:: Required actions ::
(a) Print everything in the Spark error excerpt below, from "Container id: container_1530118456145_0001_02_000001" down to "at org.apache.hadoop.util.Shell.runCommand(Shell.java:585)".
(b) Answer these questions from the Spark error excerpt below:
(i) What exit code is reported for the container?
(ii) What exception is thrown in thread "main"?
(iii) What file and line number are given for Thread.run?
(c) Decide whether each statement agrees with the Spark error excerpt below. Answer yes or no, and quote the words that settle it.
(i) The container id is container_1530118456145_0001_02_000001.
(ii) The error found in the logs is a NullPointerException.
(iii) NettyRpcEnvFactory.create is listed at line 461 of NettyRpcEnv.scala.

Container id: container_1530118456145_0001_02_000001
Exit code: 1
Stack trace: ExitCodeException exitCode=1:
at org.apache.hadoop.util.Shell.runCommand(Shell.java:585)
at org.apache.hadoop.util.Shell.run(Shell.java:482)
at org.apache.hadoop.util.Shell$ShellCommandExecutor.execute(Shell.java:776)
at org.apache.hadoop.yarn.server.nodemanager.DefaultContainerExecutor.launchContainer(DefaultContainerExecutor.java:212)
at org.apache.hadoop.yarn.server.nodemanager.containermanager.launcher.ContainerLaunch.call(ContainerLaunch.java:302)
at org.apache.hadoop.yarn.server.nodemanager.containermanager.launcher.ContainerLaunch.call(ContainerLaunch.java:82)
at java.util.concurrent.FutureTask.run(FutureTask.java:266)
at java.util.concurrent.ThreadPoolExecutor.runWorker(ThreadPoolExecutor.java:1142)
at java.util.concurrent.ThreadPoolExecutor$Worker.run(ThreadPoolExecutor.java:617)
at java.lang.Thread.run(Thread.java:745)
When I look at the logs, I then find this error:
Exception in thread "main" java.lang.NoSuchMethodError:io.netty.buffer.PooledByteBufAllocator.metric()Lio/netty/buffer/PooledByteBufAllocatorMetric;
at org.apache.spark.network.util.NettyMemoryMetrics.registerMetrics(NettyMemoryMetrics.java:80)
at org.apache.spark.network.util.NettyMemoryMetrics.<init>(NettyMemoryMetrics.java:76)
at org.apache.spark.network.client.TransportClientFactory.<init>(TransportClientFactory.java:109)
at org.apache.spark.network.TransportContext.createClientFactory(TransportContext.java:99)
at org.apache.spark.rpc.netty.NettyRpcEnv.<init>(NettyRpcEnv.scala:71)
at org.apache.spark.rpc.netty.NettyRpcEnvFactory.create(NettyRpcEnv.scala:461)
at org.apache.spark.rpc.RpcEnv$.create(RpcEnv.scala:57)
at org.apache.spark.deploy.yarn.ApplicationMaster.runExecutorLauncher(ApplicationMaster.scala:530)
at org.apache.spark.deploy.yarn.ApplicationMaster.org$apache$spark$deploy$yarn$ApplicationMaster$$runImpl(ApplicationMaster.scala:347)
at org.apache.spark.deploy.yarn.ApplicationMaster$$anonfun$run$2.apply$mcV$sp(ApplicationMaster.scala:260)
at org.apache.spark.deploy.yarn.ApplicationMaster$$anonfun$run$2.apply(ApplicationMaster.scala:260)

:: Entries shown ::

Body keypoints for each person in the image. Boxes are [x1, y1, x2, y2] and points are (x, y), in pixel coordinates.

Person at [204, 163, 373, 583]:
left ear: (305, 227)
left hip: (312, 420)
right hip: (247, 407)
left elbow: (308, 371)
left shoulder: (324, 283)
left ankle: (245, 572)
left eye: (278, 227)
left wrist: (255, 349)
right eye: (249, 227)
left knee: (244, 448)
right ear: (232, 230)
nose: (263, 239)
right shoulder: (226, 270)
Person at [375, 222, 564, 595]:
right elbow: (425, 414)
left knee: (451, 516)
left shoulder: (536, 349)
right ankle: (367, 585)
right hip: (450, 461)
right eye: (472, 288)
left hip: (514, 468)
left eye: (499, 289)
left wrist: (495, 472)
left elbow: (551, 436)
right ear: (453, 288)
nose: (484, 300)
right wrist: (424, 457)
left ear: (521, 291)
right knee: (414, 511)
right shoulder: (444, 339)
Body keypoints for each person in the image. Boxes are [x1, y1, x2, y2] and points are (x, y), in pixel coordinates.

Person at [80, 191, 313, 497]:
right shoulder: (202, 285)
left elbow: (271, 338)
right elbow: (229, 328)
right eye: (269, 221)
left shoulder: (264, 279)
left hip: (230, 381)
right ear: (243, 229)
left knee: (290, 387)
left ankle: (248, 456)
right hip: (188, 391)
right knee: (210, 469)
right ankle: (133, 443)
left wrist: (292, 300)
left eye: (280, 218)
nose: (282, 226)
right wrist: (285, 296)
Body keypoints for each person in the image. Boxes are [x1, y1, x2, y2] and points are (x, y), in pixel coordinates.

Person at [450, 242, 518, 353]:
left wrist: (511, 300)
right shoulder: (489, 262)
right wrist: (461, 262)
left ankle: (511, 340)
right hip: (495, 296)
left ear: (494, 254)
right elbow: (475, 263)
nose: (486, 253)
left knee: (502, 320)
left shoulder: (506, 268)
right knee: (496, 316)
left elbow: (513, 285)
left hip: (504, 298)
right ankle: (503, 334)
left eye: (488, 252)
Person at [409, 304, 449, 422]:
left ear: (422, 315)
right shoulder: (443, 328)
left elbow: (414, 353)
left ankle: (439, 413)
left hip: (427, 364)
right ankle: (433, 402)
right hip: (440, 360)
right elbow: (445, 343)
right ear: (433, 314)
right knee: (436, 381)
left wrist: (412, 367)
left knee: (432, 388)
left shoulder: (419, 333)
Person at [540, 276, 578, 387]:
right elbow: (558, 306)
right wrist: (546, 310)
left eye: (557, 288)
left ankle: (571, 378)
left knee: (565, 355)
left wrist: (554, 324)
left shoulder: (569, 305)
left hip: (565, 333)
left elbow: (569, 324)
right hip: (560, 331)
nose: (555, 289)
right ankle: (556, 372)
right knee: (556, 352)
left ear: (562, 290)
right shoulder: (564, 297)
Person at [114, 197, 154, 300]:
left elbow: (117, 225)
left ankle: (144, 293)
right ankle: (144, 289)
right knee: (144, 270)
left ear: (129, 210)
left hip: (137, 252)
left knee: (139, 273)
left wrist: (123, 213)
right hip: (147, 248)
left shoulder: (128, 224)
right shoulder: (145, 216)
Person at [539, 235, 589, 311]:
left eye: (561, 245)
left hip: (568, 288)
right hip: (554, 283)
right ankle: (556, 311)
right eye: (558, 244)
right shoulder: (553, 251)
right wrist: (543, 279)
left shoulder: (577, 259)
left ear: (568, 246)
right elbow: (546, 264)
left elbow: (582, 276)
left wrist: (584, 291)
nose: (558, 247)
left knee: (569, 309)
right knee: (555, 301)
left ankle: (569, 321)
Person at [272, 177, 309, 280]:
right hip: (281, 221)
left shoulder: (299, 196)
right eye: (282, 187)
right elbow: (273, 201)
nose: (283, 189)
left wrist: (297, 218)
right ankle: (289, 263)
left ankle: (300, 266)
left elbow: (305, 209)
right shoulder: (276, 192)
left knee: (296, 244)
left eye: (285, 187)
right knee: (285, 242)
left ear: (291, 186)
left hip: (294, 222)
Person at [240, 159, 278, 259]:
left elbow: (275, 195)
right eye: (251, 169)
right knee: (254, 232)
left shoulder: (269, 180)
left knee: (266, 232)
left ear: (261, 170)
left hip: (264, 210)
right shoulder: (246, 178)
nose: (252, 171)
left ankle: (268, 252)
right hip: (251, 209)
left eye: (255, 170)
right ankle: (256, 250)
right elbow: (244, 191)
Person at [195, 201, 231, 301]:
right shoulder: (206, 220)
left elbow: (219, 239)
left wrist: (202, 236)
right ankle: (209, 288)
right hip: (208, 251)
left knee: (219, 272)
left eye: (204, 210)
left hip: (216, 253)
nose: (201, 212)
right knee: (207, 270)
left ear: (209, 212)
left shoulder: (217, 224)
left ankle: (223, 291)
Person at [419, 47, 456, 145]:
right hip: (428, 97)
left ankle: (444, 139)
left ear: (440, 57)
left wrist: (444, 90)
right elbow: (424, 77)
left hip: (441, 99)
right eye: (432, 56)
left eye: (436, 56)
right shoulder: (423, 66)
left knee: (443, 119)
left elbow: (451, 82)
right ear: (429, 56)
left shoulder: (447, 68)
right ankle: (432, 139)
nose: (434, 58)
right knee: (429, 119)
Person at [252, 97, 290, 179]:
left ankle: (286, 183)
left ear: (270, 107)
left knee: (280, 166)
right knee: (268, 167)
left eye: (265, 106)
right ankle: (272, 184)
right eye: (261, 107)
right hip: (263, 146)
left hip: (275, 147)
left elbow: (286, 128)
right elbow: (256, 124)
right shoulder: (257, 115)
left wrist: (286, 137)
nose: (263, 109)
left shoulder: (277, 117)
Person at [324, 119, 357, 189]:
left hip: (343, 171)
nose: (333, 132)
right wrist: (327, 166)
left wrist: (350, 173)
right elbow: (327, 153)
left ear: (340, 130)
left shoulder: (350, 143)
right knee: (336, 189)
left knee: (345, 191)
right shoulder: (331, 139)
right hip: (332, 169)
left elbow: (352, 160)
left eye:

:: Answers to the tasks ::
(a)
Container id: container_1530118456145_0001_02_000001
Exit code: 1
Stack trace: ExitCodeException exitCode=1:
at org.apache.hadoop.util.Shell.runCommand(Shell.java:585)

(b)
(i) 1
(ii) java.lang.NoSuchMethodError
(iii) Thread.java:745

(c)
(i) Yes: "Container id: container_1530118456145_0001_02_000001"
(ii) No: "Exception in thread "main" java.lang.NoSuchMethodError"
(iii) Yes: "at org.apache.spark.rpc.netty.NettyRpcEnvFactory.create(NettyRpcEnv.scala:461)"